Job item
Print the lines of the listing below verbatim, starting at the line that contains "Does any single" and ending after the line that contains "Does the chart have visible grid lines?".

Data under study

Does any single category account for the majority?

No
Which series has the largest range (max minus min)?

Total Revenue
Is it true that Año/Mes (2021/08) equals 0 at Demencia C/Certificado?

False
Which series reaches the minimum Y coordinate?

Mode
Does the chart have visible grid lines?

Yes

--

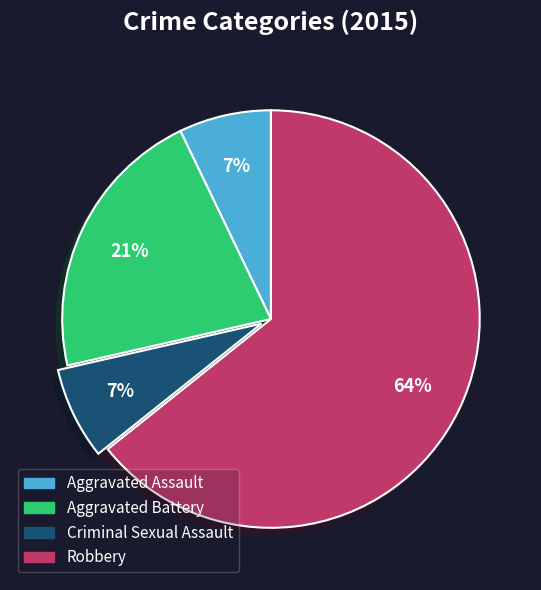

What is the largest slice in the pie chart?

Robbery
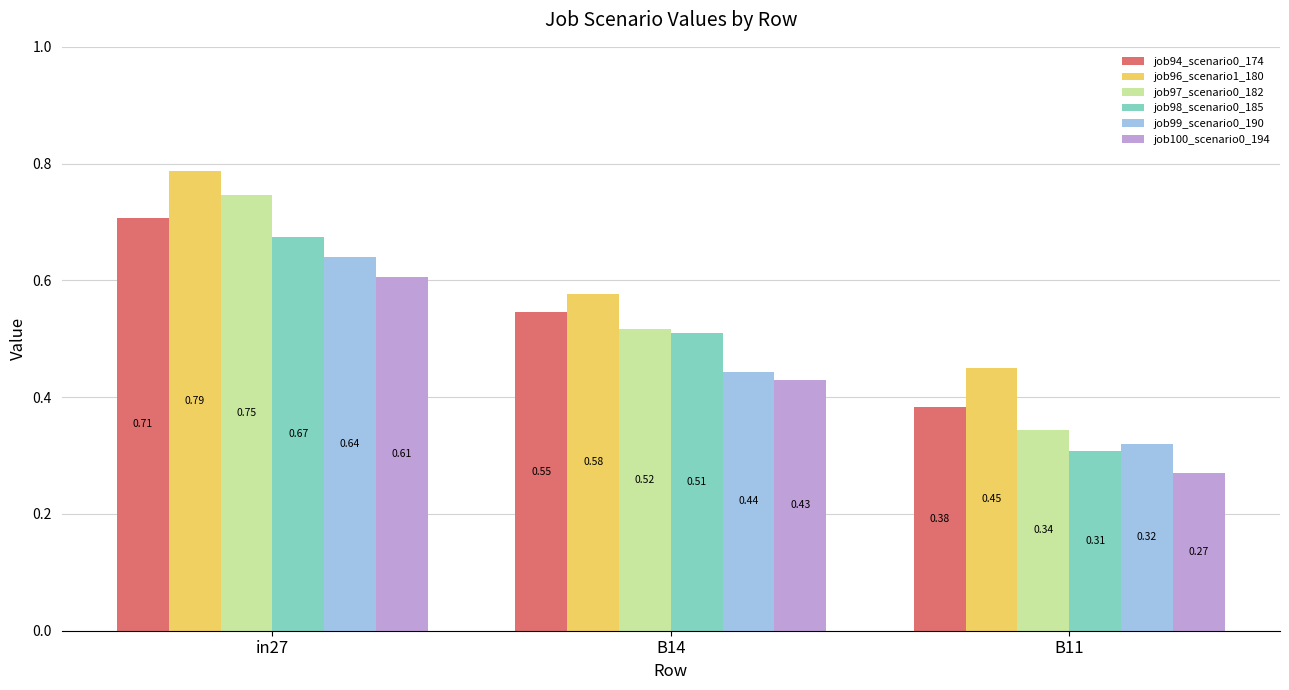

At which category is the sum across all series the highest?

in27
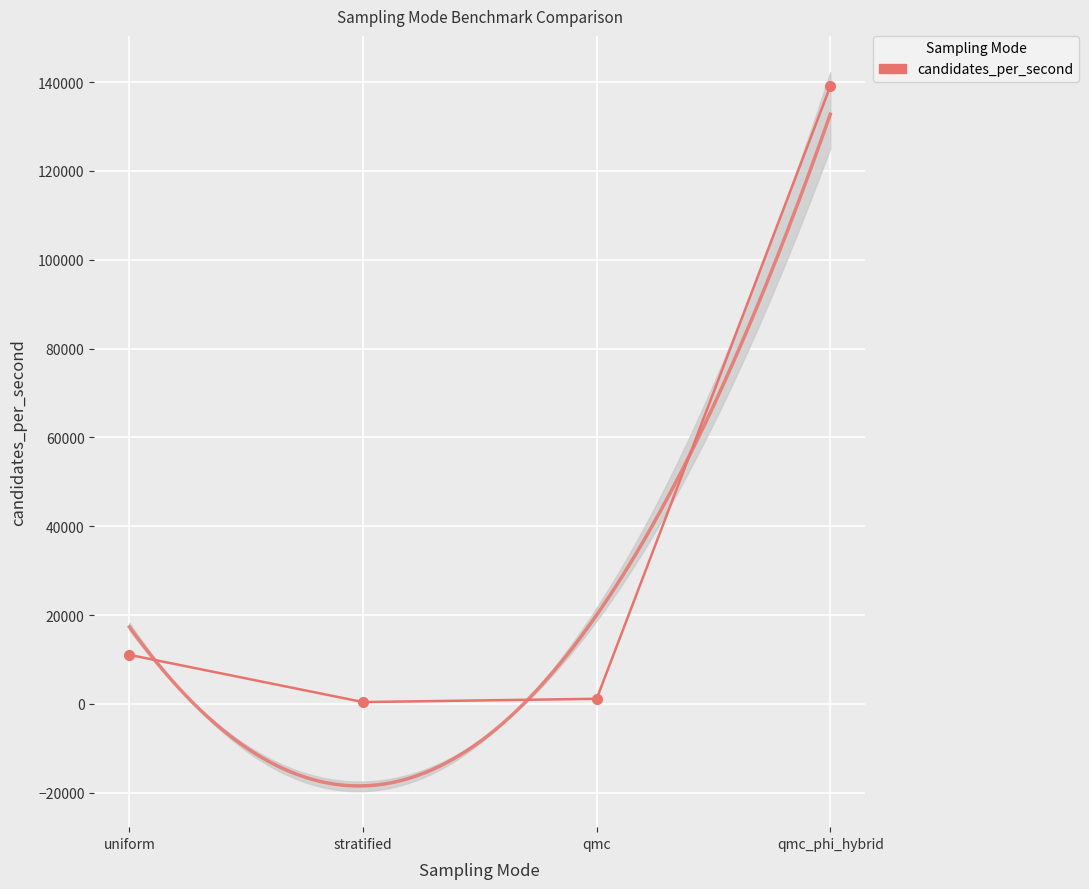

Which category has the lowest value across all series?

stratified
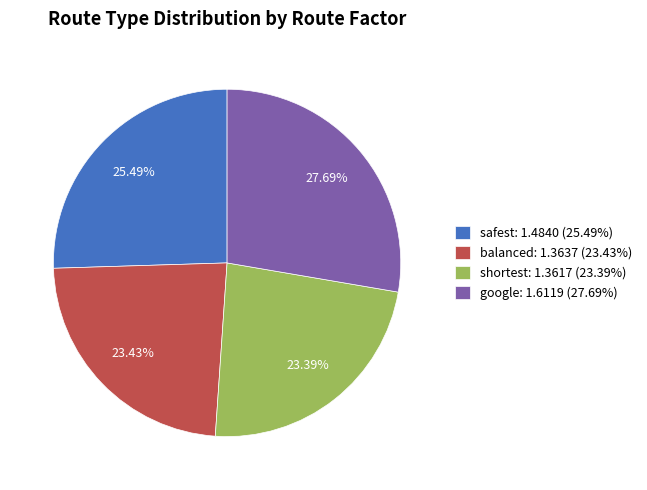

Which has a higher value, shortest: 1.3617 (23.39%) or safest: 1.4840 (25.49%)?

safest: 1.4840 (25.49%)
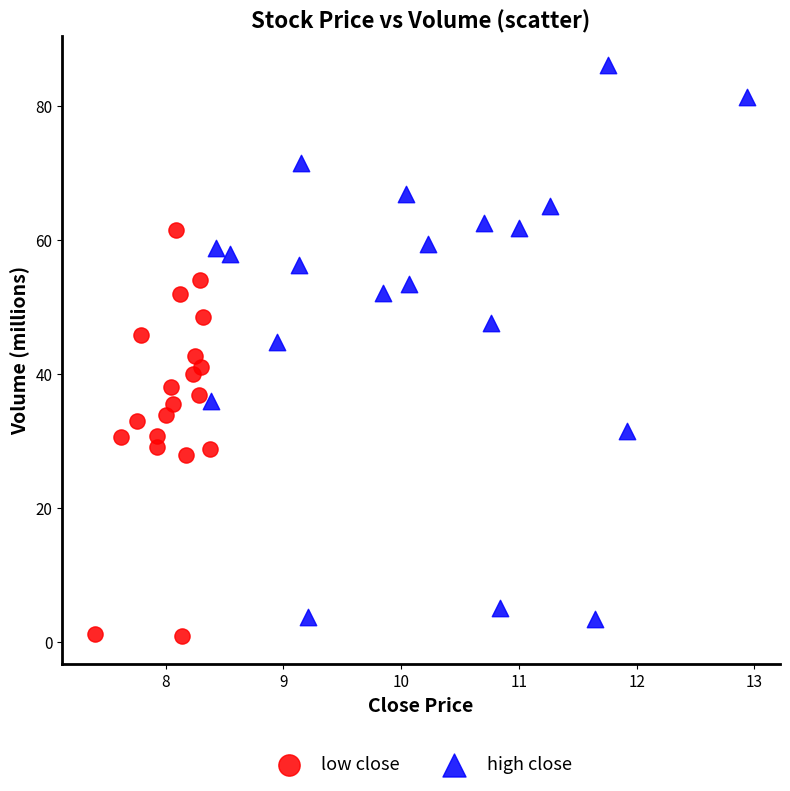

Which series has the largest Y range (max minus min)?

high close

Expected answer
Does any single category account for the majority?

No
Which series has the largest range (max minus min)?

Total Revenue
Is it true that Año/Mes (2021/08) equals 0 at Demencia C/Certificado?

False
Which series reaches the minimum Y coordinate?

Mode
Does the chart have visible grid lines?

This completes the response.